Love, Ash Wednesday, and Living Into Lent

February 14, 2018

Dear Friends in Christ,

I was raised Episcopalian and, as a youth, I loved Ash Wednesday. What could be cooler than having a huge black cross smeared on your forehead? If I thought the priest hadn't done a decent job, I'd touch it up, while looking in a mirror to make it more emphatic. Of course the thing it stood for — the universe of conviction, grace, repentance and amendment of life — was completely foreign to me. Though I had said them nearly every Sunday while growing up, I never really understood those weighty lines in the old general confession at Morning Prayer about "our manifold sins and wickedness" and that "the remembrance of them is grievous unto us; the burden of them is intolerable." I didn't know who they were talking about; through my teenage years and into my early twenties I felt fine. The only burden I found intolerable was other people, particularly those who would challenge my pride, or who had the temerity to suggest that I wasn't running my world very well.

Then I fell in love, and I discovered I was utterly incompetent when it came to the part of being in love that involved actually loving — putting the other's needs before my own, wanting the best for them even if it meant sacrifice on my part, and so forth. I couldn't stand hurting her, and yet I seemed to hurt her all the time. The burden of intimacy was intolerable: again and again I wanted to be "free" — but again and again, I realized that if I acted on that impulse, all the good that I was hoping for, all the good I might become, could disappear in that moment, leaving me aimless and alone.

So I repented, perhaps for the first time in my life. It wasn't a full-throated, genuine, I'm-sorry-God-please-help-me kind of repentance. It was actually pretty pathetic and self-centered, as if I were offering God a deal: God, if you're there, please take the monkey off my back and I promise I won't blame her for anything unless she really deserves it. It still stuns me to think that the Almighty accepted that as a starting point, but with it He had won a foothold into my soul.

And with that, God began to creep ever more deeply into my mind and imagination. He pried open the crevices of my anger, fear, and self-will, and flooded them with His grace. He worked in my dreams. He called me to reflect upon my own life; and as I did, by degrees He gave me the strength to face the burden of myself, not as I wished I were, but as I was. And yet because I could not separate the reality of my soul from the reality of my sin, I found the burden intolerable indeed.
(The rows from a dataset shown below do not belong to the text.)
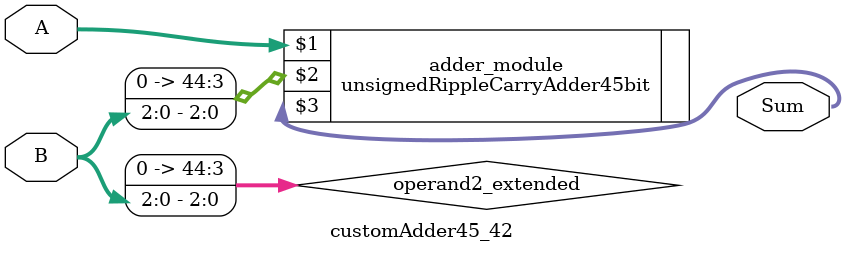
<source format=v>
module customAdder45_42(
                        input [44 : 0] A,
                        input [2 : 0] B,
                        
                        output [45 : 0] Sum
                );

        wire [44 : 0] operand2_extended;
        
        assign operand2_extended =  {42'b0, B};
        
        unsignedRippleCarryAdder45bit adder_module(
            A,
            operand2_extended,
            Sum
        );
        
        endmodule
        
</source>
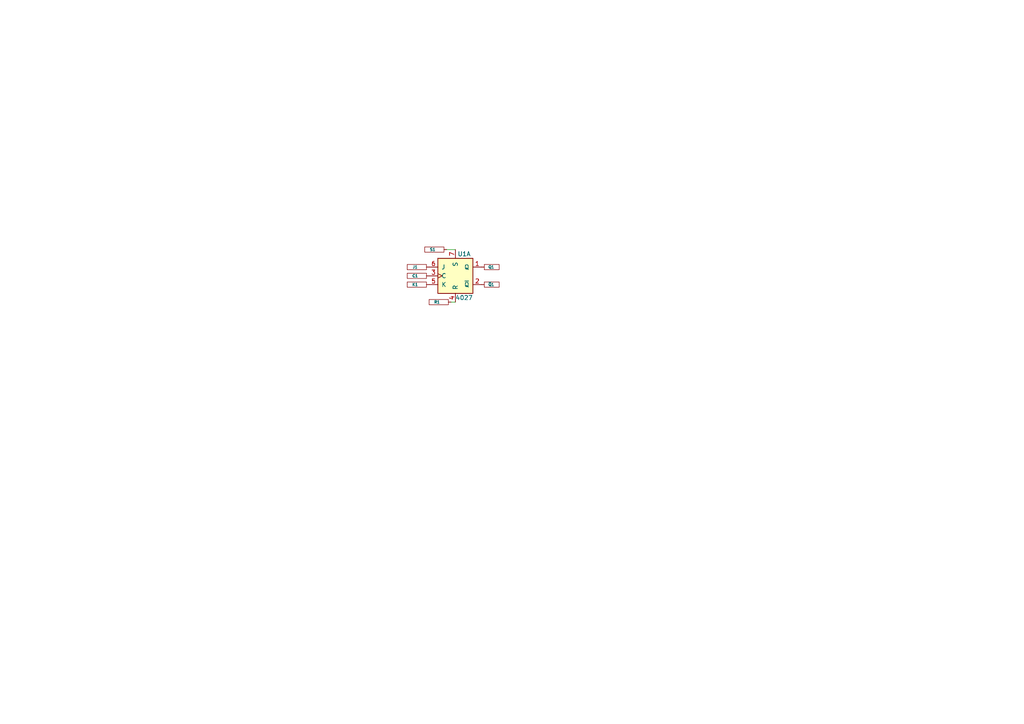
<source format=kicad_sch>
(kicad_sch (version 20230121) (generator eeschema)

  (uuid dca00733-6e59-4b89-b3a6-bb50926963b6)

  (paper "A4")

  


  (wire (pts (xy 130.81 87.63) (xy 132.08 87.63))
    (stroke (width 0) (type default))
    (uuid 1557403a-db63-4551-8331-60a2b0dd896c)
  )
  (wire (pts (xy 129.54 72.39) (xy 132.08 72.39))
    (stroke (width 0) (type default))
    (uuid 58dc8dfc-bf73-4542-aea4-84ac8059c9da)
  )

  (symbol (lib_id "Tests:OutPin") (at 130.81 87.63 0) (unit 1)
    (in_bom yes) (on_board yes) (dnp no)
    (uuid 5a4b65a8-c05f-47e6-8e35-280c93258e2f)
    (property "Reference" "R1" (at 126.746 87.63 0)
      (effects (font (size 0.8 0.8)))
    )
    (property "Value" "OutPin" (at 129.54 81.534 0)
      (effects (font (size 1.27 1.27)) hide)
    )
    (property "Footprint" "" (at 130.81 87.63 0)
      (effects (font (size 1.27 1.27)) hide)
    )
    (property "Datasheet" "" (at 130.81 87.63 0)
      (effects (font (size 1.27 1.27)) hide)
    )
    (pin "1" (uuid 607d6ddd-c057-4581-b18d-42a373e69347))
    (instances
      (project "jkTrigger"
        (path "/dca00733-6e59-4b89-b3a6-bb50926963b6"
          (reference "R1") (unit 1)
        )
      )
    )
  )

  (symbol (lib_id "Tests:OutPin") (at 129.54 72.39 0) (unit 1)
    (in_bom yes) (on_board yes) (dnp no)
    (uuid 5cf33bc0-7023-4e95-b47a-e700b4171ddc)
    (property "Reference" "S1" (at 125.476 72.39 0)
      (effects (font (size 0.8 0.8)))
    )
    (property "Value" "OutPin" (at 128.27 66.294 0)
      (effects (font (size 1.27 1.27)) hide)
    )
    (property "Footprint" "" (at 129.54 72.39 0)
      (effects (font (size 1.27 1.27)) hide)
    )
    (property "Datasheet" "" (at 129.54 72.39 0)
      (effects (font (size 1.27 1.27)) hide)
    )
    (pin "1" (uuid 607d6ddd-c057-4581-b18d-42a373e69348))
    (instances
      (project "jkTrigger"
        (path "/dca00733-6e59-4b89-b3a6-bb50926963b6"
          (reference "S1") (unit 1)
        )
      )
    )
  )

  (symbol (lib_id "Tests:InPin") (at 139.7 77.47 0) (unit 1)
    (in_bom yes) (on_board yes) (dnp no)
    (uuid 5f67e9cc-65fa-4dca-8c7a-7edfa23a88b4)
    (property "Reference" "Q1" (at 142.494 77.47 0)
      (effects (font (size 0.8 0.8)))
    )
    (property "Value" "InPin" (at 138.43 71.374 0)
      (effects (font (size 1.27 1.27)) hide)
    )
    (property "Footprint" "" (at 139.7 77.47 0)
      (effects (font (size 1.27 1.27)) hide)
    )
    (property "Datasheet" "" (at 139.7 77.47 0)
      (effects (font (size 1.27 1.27)) hide)
    )
    (pin "1" (uuid 31ece19e-dda9-45e1-9752-3b59acb18088))
    (instances
      (project "jkTrigger"
        (path "/dca00733-6e59-4b89-b3a6-bb50926963b6"
          (reference "Q1") (unit 1)
        )
      )
    )
  )

  (symbol (lib_id "Tests:OutPin") (at 124.46 82.55 0) (unit 1)
    (in_bom yes) (on_board yes) (dnp no)
    (uuid 6b67e16e-8d1c-4625-b2b9-27fbf8cefc52)
    (property "Reference" "K1" (at 120.396 82.55 0)
      (effects (font (size 0.8 0.8)))
    )
    (property "Value" "OutPin" (at 123.19 76.454 0)
      (effects (font (size 1.27 1.27)) hide)
    )
    (property "Footprint" "" (at 124.46 82.55 0)
      (effects (font (size 1.27 1.27)) hide)
    )
    (property "Datasheet" "" (at 124.46 82.55 0)
      (effects (font (size 1.27 1.27)) hide)
    )
    (pin "1" (uuid 607d6ddd-c057-4581-b18d-42a373e69349))
    (instances
      (project "jkTrigger"
        (path "/dca00733-6e59-4b89-b3a6-bb50926963b6"
          (reference "K1") (unit 1)
        )
      )
    )
  )

  (symbol (lib_id "Tests:InPin") (at 139.7 82.55 0) (unit 1)
    (in_bom yes) (on_board yes) (dnp no)
    (uuid 7038e3cd-76b9-4ad1-b4af-7e209815a4a3)
    (property "Reference" "~{Q}1" (at 142.494 82.55 0)
      (effects (font (size 0.8 0.8)))
    )
    (property "Value" "InPin" (at 138.43 76.454 0)
      (effects (font (size 1.27 1.27)) hide)
    )
    (property "Footprint" "" (at 139.7 82.55 0)
      (effects (font (size 1.27 1.27)) hide)
    )
    (property "Datasheet" "" (at 139.7 82.55 0)
      (effects (font (size 1.27 1.27)) hide)
    )
    (pin "1" (uuid 31ece19e-dda9-45e1-9752-3b59acb18089))
    (instances
      (project "jkTrigger"
        (path "/dca00733-6e59-4b89-b3a6-bb50926963b6"
          (reference "~{Q}1") (unit 1)
        )
      )
    )
  )

  (symbol (lib_id "Tests:OutPin") (at 124.46 80.01 0) (unit 1)
    (in_bom yes) (on_board yes) (dnp no)
    (uuid b07be54f-d40f-454a-a483-354dd8025e4c)
    (property "Reference" "C1" (at 120.396 80.01 0)
      (effects (font (size 0.8 0.8)))
    )
    (property "Value" "OutPin" (at 123.19 73.914 0)
      (effects (font (size 1.27 1.27)) hide)
    )
    (property "Footprint" "" (at 124.46 80.01 0)
      (effects (font (size 1.27 1.27)) hide)
    )
    (property "Datasheet" "" (at 124.46 80.01 0)
      (effects (font (size 1.27 1.27)) hide)
    )
    (pin "1" (uuid 607d6ddd-c057-4581-b18d-42a373e6934a))
    (instances
      (project "jkTrigger"
        (path "/dca00733-6e59-4b89-b3a6-bb50926963b6"
          (reference "C1") (unit 1)
        )
      )
    )
  )

  (symbol (lib_id "Tests:OutPin") (at 124.46 77.47 0) (unit 1)
    (in_bom yes) (on_board yes) (dnp no)
    (uuid e705a69d-2e14-4396-ae22-fcd8646fcf00)
    (property "Reference" "J1" (at 120.396 77.47 0)
      (effects (font (size 0.8 0.8)))
    )
    (property "Value" "OutPin" (at 123.19 71.374 0)
      (effects (font (size 1.27 1.27)) hide)
    )
    (property "Footprint" "" (at 124.46 77.47 0)
      (effects (font (size 1.27 1.27)) hide)
    )
    (property "Datasheet" "" (at 124.46 77.47 0)
      (effects (font (size 1.27 1.27)) hide)
    )
    (pin "1" (uuid 607d6ddd-c057-4581-b18d-42a373e6934b))
    (instances
      (project "jkTrigger"
        (path "/dca00733-6e59-4b89-b3a6-bb50926963b6"
          (reference "J1") (unit 1)
        )
      )
    )
  )

  (symbol (lib_id "4xxx:4027") (at 132.08 80.01 0) (unit 1)
    (in_bom yes) (on_board yes) (dnp no)
    (uuid f2d51fcf-2d1a-489c-bee3-8c9d552554eb)
    (property "Reference" "U1" (at 134.62 73.66 0)
      (effects (font (size 1.27 1.27)))
    )
    (property "Value" "4027" (at 134.62 86.36 0)
      (effects (font (size 1.27 1.27)))
    )
    (property "Footprint" "" (at 132.08 80.01 0)
      (effects (font (size 1.27 1.27)) hide)
    )
    (property "Datasheet" "http://www.intersil.com/content/dam/Intersil/documents/cd40/cd4027bms.pdf" (at 132.08 80.01 0)
      (effects (font (size 1.27 1.27)) hide)
    )
    (pin "14" (uuid 8e6ff3e7-8d97-4421-971e-0f5ea8f4d7b2))
    (pin "11" (uuid b3562fea-078e-4e35-98d6-2ff25f44890e))
    (pin "12" (uuid d3f8ae07-0ab3-4869-abd2-562967e52c90))
    (pin "1" (uuid e1c94481-0104-4ce1-9306-c935333bbbbe))
    (pin "13" (uuid 37cfe543-73c0-44b7-8474-6e630baf12c2))
    (pin "5" (uuid fff3f767-9562-474e-b540-7f42b78febbb))
    (pin "15" (uuid 7f841fbf-da71-4249-8093-fa862cc4706f))
    (pin "2" (uuid 667c3466-bff8-4e23-b3cb-d26eabb7c412))
    (pin "10" (uuid fc365af9-af4f-44d3-9f7f-68f51edf64ea))
    (pin "3" (uuid 8abb2e83-5c5b-41f4-a0c6-921f538a82e5))
    (pin "8" (uuid 0cbd8898-8aa2-4fb7-955d-0883c95a2154))
    (pin "4" (uuid 97d168d5-bfd6-4ebe-aa30-6473344b3258))
    (pin "16" (uuid 6f5e3204-0400-4a6c-adef-b493a7b441d1))
    (pin "6" (uuid 605fb9ca-42f6-4942-9367-5b3f6199a49b))
    (pin "9" (uuid f4851eeb-a63c-4433-9e6a-4d7cc69062db))
    (pin "7" (uuid a4349d4e-646a-4b3f-977e-f397b3ce8657))
    (instances
      (project "jkTrigger"
        (path "/dca00733-6e59-4b89-b3a6-bb50926963b6"
          (reference "U1") (unit 1)
        )
      )
    )
  )

  (sheet_instances
    (path "/" (page "1"))
  )
)

</source>
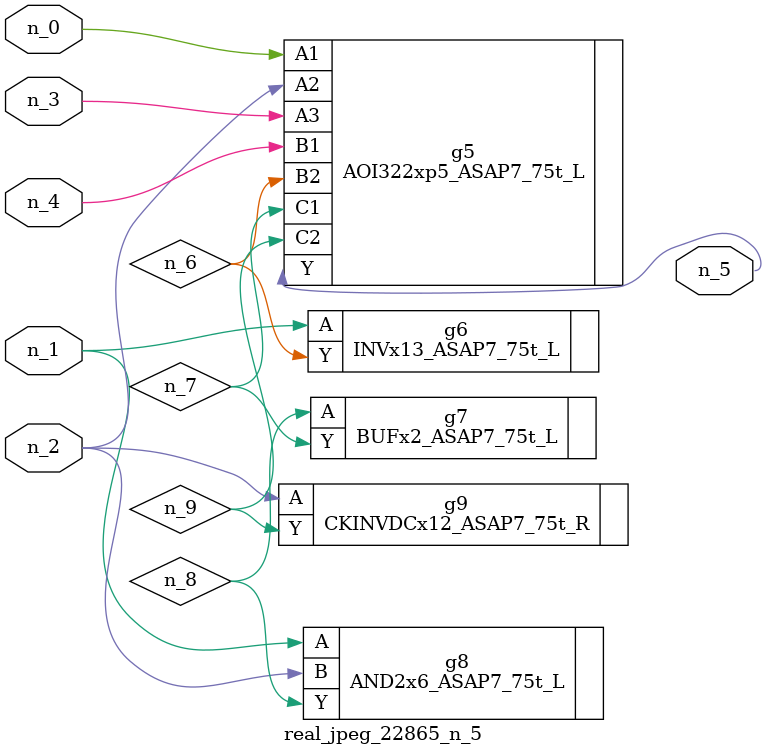
<source format=v>
module real_jpeg_22865_n_5 (n_4, n_0, n_1, n_2, n_3, n_5);

input n_4;
input n_0;
input n_1;
input n_2;
input n_3;

output n_5;

wire n_8;
wire n_6;
wire n_7;
wire n_9;

AOI322xp5_ASAP7_75t_L g5 ( 
.A1(n_0),
.A2(n_2),
.A3(n_3),
.B1(n_4),
.B2(n_6),
.C1(n_7),
.C2(n_9),
.Y(n_5)
);

INVx13_ASAP7_75t_L g6 ( 
.A(n_1),
.Y(n_6)
);

AND2x6_ASAP7_75t_L g8 ( 
.A(n_1),
.B(n_2),
.Y(n_8)
);

CKINVDCx12_ASAP7_75t_R g9 ( 
.A(n_2),
.Y(n_9)
);

BUFx2_ASAP7_75t_L g7 ( 
.A(n_8),
.Y(n_7)
);


endmodule
</source>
There were times my sin seemed so bleak, I wondered if I had anything I could call "my soul" at all.

One day, on my way home from work, I stopped in a church where an evening service was just getting under way. There were two young clergy who took turns spinning out some thoughts on Jesus for the group of thirty or so twenty-somethings gathered. I listened. They were both clearly smart and kind, but I didn't really understand a word. Then a hymn number was announced, the organ struck up, and I found myself singing about Jesus, His love, His cross, His endless life:

            My song is love unknown,
                  my savior's love to me:
            love to the loveless shown
                  that they might lovely be.
           O who am I,
                  that for my sake
            my Lord should take
                   frail flesh and die?

In a moment, and for a moment, I got it: I understood with my mind and my heart God's offer to me — if I would give God my sin, God would give me my soul. So I did. By the end of the hymn, my sense of awe was so great, I could not sing or even speak, silently forming the last words with my lips.

Every Lent, I believe I have a chance to meet that young man again. I have not progressed very far in the Christian life. I still offer God deals all the time, bargains that must strike Him as not much better for either of us than that first offer I made more than forty years ago. But I also know that countless things in me have changed for good over this span of my life, chief among them being my gratitude to Him for not letting me become my worst self, my thanks to Jesus for taking me out of the road that would have led me into deeper darkness, and leading me instead more and more deeply into his heart of love.

And that is how I hope to walk throughout this Lent, letting all my prayer become thanksgiving: my prayers for you all, for this diocese, for the Church, and especially my prayers for the world, giving thanks that God is, in the end, sovereign over all heartbreak, suffering, and injustice, trusting that Christ's Kingdom will come, and asking God only that all my words and my works show forth that Kingdom to the glory of His name.

May you all be wonderfully blessed in this holy season.

Faithfully your bishop,

(The Rt. Rev.) Dorsey W.M. McConnell, D.D.